One always hopes that Empiricism and Theory will match up. Otherwise, what's the point? We've currently got a lot of economists and politicians who are saying we must be austere. Well, as Paul Krugman points out, what's the evidence for that?

    Economists Who Did Their Homework (800 Years of It) - NYTimes.com: "Like a pair of financial sleuths, Ms. Reinhart and her collaborator from Harvard, Kenneth S. Rogoff, have spent years investigating wreckage scattered across documents from nearly a millennium of economic crises and collapses. They have wandered the basements of rare-book libraries, riffled through monks’ yellowed journals and begged central banks worldwide for centuries-old debt records. And they have manually entered their findings, digit by digit, into one of the biggest spreadsheets you’ve ever seen.

    Their handiwork is contained in their recent best seller, “This Time Is Different,” a quantitative reconstruction of hundreds of historical episodes in which perfectly smart people made perfectly disastrous decisions. It is a panoramic opus, both geographically and temporally, covering crises from 66 countries over the last 800 years."

Annotation dataset entries:
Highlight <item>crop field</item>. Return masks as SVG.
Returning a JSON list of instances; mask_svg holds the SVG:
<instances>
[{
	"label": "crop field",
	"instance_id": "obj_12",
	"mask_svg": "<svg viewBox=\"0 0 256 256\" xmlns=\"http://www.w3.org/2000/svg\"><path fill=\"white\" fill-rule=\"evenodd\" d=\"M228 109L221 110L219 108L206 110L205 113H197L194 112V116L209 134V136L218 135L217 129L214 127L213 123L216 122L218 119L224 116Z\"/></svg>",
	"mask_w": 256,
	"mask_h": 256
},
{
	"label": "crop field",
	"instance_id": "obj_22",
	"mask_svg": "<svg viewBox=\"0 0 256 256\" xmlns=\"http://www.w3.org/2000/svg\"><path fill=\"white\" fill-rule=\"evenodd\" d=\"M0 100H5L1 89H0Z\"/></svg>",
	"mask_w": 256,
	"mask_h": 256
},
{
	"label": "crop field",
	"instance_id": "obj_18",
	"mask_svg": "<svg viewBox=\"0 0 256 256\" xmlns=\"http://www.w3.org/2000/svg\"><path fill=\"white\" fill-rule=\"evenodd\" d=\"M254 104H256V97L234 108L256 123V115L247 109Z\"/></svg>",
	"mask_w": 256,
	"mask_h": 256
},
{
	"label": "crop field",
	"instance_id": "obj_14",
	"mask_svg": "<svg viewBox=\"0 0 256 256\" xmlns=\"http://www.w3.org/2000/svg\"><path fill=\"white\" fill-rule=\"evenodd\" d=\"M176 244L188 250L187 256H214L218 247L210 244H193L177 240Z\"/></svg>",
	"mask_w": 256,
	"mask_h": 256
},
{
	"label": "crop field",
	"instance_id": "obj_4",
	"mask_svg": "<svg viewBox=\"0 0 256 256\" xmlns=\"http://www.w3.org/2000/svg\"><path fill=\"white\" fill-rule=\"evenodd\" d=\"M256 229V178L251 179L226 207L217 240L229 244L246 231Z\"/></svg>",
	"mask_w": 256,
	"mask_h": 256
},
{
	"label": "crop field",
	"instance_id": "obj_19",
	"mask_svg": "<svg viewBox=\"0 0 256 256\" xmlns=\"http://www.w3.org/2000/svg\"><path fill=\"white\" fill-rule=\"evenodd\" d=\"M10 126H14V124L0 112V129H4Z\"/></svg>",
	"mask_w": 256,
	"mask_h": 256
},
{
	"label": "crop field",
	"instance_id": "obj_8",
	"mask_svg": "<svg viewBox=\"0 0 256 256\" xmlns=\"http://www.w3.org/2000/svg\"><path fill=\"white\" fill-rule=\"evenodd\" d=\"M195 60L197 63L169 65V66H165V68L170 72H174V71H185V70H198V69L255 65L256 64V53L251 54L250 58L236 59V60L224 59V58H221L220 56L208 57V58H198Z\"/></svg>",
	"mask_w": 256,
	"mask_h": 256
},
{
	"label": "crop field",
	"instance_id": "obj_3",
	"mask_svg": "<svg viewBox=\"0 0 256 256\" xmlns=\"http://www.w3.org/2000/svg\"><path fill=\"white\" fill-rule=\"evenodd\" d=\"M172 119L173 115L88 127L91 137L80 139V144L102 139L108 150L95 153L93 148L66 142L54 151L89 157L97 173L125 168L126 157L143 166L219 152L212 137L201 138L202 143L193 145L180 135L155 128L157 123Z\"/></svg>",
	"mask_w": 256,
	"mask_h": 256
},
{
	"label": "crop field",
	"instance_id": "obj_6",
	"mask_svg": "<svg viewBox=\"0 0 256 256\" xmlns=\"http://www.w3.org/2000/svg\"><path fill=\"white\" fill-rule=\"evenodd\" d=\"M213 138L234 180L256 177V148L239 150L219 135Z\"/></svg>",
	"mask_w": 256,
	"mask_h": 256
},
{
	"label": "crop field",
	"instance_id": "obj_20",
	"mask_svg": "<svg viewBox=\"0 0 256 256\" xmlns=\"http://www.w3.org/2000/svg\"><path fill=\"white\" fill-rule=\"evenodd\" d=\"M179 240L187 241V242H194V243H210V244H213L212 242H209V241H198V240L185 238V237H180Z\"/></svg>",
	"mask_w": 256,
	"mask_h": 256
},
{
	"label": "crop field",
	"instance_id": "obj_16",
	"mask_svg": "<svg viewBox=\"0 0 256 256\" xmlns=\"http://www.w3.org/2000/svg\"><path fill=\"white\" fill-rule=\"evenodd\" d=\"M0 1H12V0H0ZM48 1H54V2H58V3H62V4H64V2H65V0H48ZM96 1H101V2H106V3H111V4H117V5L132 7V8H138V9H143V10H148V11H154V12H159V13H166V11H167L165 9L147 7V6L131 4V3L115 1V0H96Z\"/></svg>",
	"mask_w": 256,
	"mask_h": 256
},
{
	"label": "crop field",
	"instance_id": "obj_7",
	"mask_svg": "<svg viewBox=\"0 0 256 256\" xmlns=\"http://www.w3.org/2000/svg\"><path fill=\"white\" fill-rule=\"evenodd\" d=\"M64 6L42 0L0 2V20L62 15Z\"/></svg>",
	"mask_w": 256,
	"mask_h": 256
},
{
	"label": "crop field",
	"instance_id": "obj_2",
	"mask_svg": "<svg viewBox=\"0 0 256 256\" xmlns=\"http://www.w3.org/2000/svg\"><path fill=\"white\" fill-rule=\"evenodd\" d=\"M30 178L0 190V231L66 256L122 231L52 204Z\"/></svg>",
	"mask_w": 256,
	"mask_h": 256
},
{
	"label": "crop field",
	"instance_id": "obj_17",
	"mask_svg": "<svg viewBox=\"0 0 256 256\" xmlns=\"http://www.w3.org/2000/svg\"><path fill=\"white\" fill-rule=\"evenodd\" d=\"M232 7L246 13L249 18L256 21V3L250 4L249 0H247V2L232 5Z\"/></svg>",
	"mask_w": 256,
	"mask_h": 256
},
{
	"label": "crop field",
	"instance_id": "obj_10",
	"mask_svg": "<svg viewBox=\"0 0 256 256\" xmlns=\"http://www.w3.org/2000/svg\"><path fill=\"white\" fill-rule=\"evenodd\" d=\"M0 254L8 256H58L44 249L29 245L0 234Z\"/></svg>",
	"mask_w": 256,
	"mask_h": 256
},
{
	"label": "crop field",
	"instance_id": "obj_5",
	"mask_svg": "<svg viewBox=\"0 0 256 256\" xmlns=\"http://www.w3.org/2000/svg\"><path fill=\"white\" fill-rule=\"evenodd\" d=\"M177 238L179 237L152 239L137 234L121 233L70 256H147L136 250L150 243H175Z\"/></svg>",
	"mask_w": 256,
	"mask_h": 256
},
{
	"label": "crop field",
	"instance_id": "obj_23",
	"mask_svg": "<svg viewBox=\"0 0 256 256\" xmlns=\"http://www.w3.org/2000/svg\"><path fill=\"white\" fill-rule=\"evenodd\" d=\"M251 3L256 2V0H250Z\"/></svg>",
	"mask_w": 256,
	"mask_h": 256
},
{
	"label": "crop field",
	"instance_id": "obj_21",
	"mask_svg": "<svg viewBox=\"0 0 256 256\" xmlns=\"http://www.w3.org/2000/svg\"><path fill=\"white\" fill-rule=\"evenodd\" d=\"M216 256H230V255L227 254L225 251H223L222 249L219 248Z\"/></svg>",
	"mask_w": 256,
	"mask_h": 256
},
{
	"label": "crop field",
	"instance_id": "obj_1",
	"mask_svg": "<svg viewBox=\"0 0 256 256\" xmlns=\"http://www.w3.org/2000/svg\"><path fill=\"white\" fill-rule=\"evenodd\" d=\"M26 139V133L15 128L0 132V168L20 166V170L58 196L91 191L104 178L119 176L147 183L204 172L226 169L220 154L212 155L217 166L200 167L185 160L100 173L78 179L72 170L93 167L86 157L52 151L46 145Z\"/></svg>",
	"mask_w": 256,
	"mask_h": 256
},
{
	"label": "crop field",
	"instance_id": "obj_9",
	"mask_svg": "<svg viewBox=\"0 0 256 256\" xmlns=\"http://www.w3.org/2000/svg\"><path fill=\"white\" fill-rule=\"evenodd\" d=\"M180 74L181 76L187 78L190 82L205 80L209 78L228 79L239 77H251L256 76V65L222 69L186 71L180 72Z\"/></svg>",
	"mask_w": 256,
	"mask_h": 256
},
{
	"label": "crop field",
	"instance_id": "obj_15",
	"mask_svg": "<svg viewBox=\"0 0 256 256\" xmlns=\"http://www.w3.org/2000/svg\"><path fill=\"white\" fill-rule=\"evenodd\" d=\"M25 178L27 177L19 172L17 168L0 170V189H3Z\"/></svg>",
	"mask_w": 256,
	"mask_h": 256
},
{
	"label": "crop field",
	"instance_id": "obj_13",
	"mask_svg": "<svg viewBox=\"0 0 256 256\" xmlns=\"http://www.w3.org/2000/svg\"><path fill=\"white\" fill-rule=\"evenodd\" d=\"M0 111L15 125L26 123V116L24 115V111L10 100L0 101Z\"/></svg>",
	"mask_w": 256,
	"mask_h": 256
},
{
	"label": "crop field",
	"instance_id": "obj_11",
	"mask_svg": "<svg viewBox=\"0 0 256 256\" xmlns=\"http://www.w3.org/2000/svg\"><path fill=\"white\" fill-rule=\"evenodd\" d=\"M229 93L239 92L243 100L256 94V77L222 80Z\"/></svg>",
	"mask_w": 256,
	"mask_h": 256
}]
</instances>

...

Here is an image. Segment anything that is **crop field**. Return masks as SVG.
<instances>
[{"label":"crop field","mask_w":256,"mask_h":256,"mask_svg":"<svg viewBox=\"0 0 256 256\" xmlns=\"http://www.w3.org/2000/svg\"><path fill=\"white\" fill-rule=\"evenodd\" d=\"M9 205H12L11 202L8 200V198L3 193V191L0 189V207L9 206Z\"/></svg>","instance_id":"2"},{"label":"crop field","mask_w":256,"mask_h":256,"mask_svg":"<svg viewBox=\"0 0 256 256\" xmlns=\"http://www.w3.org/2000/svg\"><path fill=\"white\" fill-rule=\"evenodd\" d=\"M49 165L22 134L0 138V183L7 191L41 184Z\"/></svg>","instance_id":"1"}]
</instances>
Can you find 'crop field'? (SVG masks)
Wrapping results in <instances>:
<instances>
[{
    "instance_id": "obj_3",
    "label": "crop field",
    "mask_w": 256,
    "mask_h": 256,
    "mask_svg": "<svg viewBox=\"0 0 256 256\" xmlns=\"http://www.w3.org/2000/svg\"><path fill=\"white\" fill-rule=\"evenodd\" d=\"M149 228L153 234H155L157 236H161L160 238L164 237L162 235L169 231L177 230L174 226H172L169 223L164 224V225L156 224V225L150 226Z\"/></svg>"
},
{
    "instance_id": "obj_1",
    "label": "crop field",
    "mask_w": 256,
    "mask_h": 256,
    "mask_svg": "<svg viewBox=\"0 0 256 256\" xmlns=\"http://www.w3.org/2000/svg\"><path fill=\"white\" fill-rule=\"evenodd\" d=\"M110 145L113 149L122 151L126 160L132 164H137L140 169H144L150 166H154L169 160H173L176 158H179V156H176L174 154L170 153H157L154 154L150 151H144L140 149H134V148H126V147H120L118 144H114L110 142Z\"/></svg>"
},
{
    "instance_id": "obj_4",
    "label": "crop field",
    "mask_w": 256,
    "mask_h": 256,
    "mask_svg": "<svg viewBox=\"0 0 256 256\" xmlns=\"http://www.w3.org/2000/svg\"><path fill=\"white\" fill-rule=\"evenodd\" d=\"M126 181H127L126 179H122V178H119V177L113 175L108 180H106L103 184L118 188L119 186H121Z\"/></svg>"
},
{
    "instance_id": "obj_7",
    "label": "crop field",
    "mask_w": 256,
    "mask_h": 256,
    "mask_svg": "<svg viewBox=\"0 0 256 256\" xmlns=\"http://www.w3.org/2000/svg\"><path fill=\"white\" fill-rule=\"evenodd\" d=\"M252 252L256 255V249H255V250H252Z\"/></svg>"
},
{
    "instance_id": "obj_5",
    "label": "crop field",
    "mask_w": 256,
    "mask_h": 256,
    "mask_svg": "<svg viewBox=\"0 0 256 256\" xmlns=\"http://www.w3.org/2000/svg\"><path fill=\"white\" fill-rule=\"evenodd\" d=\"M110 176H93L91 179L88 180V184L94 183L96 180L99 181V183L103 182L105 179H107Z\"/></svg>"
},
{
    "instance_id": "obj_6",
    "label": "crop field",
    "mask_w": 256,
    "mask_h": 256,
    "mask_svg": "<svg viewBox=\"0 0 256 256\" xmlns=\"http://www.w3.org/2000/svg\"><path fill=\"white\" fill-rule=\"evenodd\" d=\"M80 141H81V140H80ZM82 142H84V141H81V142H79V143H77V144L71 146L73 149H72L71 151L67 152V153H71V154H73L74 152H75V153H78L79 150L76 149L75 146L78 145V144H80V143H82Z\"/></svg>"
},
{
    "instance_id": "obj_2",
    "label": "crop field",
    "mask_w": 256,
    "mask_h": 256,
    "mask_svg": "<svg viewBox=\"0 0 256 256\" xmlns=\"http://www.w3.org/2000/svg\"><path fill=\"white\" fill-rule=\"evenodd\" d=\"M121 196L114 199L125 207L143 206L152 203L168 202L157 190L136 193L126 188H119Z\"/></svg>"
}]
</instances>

==

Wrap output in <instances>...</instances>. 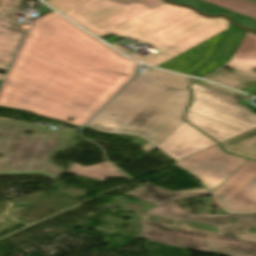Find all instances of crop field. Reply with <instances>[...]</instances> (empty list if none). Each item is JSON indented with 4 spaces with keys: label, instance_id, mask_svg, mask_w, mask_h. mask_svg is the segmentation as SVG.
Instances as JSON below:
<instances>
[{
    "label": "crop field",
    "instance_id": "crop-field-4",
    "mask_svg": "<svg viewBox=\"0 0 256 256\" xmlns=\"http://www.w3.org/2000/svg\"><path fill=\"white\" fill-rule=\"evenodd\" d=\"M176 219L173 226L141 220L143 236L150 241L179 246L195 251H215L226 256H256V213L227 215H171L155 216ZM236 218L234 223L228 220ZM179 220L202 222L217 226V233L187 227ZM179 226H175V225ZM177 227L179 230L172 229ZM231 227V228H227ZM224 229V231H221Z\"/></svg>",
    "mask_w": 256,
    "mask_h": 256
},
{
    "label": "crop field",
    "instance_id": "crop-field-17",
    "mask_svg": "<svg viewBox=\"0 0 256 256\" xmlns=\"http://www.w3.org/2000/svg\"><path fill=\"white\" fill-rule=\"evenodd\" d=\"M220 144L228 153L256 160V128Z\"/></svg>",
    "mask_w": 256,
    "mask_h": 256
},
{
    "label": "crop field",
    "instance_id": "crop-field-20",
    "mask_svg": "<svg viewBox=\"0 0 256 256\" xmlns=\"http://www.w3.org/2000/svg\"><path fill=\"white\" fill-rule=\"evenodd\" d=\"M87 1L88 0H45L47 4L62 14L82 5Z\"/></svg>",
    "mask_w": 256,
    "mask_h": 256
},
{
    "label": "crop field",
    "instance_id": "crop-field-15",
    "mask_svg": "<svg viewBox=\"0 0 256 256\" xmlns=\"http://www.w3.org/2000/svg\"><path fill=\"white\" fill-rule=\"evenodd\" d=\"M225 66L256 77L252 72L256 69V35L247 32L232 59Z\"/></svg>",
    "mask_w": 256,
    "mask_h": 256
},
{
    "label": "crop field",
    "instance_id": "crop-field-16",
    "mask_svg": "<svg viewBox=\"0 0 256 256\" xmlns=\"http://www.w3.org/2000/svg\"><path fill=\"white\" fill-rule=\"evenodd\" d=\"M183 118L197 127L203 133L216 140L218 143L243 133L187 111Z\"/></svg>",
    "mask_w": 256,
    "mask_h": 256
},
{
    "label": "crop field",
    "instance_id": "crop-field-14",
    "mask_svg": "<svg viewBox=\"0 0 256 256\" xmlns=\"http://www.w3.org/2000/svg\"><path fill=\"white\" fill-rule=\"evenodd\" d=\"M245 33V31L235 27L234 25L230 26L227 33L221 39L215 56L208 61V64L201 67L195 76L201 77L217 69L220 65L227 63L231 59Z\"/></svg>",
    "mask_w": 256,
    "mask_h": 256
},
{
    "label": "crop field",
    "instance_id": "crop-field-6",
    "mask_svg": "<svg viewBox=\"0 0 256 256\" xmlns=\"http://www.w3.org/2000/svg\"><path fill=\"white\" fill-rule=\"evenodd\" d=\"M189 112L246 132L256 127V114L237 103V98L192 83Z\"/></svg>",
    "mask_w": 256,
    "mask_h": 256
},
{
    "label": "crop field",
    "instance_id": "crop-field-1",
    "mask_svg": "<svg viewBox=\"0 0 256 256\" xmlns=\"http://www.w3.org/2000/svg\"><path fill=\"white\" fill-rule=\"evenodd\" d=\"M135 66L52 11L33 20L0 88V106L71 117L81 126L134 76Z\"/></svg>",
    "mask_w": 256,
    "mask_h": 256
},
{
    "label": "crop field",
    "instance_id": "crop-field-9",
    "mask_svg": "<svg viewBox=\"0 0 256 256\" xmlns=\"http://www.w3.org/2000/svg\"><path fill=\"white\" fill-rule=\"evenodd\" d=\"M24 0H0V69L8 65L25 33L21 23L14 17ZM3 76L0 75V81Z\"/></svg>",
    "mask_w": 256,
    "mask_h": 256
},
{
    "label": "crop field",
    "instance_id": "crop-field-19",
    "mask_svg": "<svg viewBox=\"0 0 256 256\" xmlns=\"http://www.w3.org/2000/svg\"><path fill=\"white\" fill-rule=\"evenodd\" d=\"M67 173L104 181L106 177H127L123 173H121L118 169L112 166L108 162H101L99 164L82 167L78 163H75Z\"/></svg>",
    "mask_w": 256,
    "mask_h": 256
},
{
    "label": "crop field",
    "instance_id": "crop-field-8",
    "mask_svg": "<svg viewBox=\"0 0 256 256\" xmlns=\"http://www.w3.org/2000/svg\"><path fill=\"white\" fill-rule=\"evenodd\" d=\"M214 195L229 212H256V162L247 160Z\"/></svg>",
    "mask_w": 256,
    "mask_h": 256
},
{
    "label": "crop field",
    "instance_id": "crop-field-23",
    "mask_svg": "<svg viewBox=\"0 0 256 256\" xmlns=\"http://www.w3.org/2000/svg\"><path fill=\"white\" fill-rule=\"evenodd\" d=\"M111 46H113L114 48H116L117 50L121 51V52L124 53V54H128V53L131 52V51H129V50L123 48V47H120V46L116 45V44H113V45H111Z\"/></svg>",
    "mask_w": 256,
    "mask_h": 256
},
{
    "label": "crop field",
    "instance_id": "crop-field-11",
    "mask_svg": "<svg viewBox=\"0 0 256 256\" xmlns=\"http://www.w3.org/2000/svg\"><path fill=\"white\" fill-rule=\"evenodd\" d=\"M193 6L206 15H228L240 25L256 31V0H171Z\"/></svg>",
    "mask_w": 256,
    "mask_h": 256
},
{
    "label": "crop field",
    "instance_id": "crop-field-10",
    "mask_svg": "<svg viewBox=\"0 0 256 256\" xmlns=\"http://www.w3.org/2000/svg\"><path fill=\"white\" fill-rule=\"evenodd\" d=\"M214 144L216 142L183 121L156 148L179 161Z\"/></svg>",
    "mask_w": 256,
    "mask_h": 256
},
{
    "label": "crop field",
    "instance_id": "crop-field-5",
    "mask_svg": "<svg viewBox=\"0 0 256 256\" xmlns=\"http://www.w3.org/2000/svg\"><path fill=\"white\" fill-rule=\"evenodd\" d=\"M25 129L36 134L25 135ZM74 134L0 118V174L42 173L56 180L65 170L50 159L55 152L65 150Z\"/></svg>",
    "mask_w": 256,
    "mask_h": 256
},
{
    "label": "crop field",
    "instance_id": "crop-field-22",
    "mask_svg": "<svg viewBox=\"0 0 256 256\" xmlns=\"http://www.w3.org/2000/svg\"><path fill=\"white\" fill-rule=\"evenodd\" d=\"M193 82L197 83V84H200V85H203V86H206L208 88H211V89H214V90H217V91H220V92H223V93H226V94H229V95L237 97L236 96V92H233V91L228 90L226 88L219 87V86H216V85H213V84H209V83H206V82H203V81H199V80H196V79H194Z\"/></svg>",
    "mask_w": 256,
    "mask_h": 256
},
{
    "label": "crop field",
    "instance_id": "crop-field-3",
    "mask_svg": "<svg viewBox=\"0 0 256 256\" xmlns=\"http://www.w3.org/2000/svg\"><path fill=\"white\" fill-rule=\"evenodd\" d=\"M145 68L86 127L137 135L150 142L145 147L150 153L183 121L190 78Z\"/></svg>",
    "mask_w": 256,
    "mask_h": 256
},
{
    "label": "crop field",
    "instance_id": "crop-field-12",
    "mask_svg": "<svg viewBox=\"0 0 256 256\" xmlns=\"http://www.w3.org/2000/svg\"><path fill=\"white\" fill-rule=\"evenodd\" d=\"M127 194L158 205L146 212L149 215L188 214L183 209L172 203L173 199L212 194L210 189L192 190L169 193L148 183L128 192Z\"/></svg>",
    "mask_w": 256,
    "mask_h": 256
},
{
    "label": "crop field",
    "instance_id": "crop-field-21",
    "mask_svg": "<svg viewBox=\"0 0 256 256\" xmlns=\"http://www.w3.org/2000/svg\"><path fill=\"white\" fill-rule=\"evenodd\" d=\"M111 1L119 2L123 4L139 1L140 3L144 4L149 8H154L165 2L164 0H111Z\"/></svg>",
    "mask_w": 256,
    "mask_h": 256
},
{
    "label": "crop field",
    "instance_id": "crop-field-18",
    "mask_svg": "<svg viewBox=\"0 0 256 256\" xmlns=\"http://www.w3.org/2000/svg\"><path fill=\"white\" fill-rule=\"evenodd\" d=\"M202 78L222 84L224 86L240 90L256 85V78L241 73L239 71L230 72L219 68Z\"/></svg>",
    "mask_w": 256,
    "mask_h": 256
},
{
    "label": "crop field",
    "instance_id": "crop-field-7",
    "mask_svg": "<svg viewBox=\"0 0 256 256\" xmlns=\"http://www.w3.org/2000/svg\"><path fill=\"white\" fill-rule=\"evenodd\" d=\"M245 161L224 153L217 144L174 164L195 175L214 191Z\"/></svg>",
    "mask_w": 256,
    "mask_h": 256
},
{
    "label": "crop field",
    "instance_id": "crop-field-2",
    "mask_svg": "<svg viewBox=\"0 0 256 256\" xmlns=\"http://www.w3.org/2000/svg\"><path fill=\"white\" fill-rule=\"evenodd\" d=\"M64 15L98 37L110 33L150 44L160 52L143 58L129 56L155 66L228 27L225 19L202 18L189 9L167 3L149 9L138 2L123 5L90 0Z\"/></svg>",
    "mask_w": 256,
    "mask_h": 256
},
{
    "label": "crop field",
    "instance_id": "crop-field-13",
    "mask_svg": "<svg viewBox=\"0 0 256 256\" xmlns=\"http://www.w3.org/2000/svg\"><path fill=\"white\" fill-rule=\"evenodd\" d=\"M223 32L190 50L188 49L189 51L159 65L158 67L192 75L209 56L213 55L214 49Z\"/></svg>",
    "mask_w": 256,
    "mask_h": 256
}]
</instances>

**Short problem A**. In the text on centuries of economic crises, how many countries do the crises covered in "This Time Is Different" come from?
**Short problem B**. Continue the text on Reinhart and Rogoff's study of economic crises from its last sentence.

**Written response A**. 66 countries

**Written response B**.
History runs in cycles, as much as we want to deny it. Want to learn those cycles, then look at a real data set, not just 30-50 years.

I'm looking forward to reading the book.




I think Rogoff/Reinhart's paper Growth in a Time of Debt is worth reding.
    We study economic growth and inflation at different levels of government and external debt. Our analysis is based on new data on forty-four countries spanning about two hundred years. The dataset incorporates over 3,700 annual observations covering a wide range of political systems, institutions, exchange rate arrangements, and historic circumstances. Our main findings are: First, the relationship between government debt and real GDP growth is weak for debt/GDP ratios below a threshold of 90 percent of GDP. Above 90 percent, median growth rates fall by one percent, and average growth falls considerably more. We find that the threshold for public debt is similar in advanced and emerging economies. Second, emerging markets face lower thresholds for external debt (public and private)—which is usually denominated in a foreign currency. When external debt reaches 60 percent of GDP, annual growth declines by about two percent; for higher levels, growth rates are roughly cut in half. Third, there is no apparent contemporaneous link between inflation and public debt levels for the advanced countries as a group (some countries, such as the United States, have experienced higher inflation when debt/GDP is high.) The story is entirely different for emerging markets, where inflation rises sharply as debt increases.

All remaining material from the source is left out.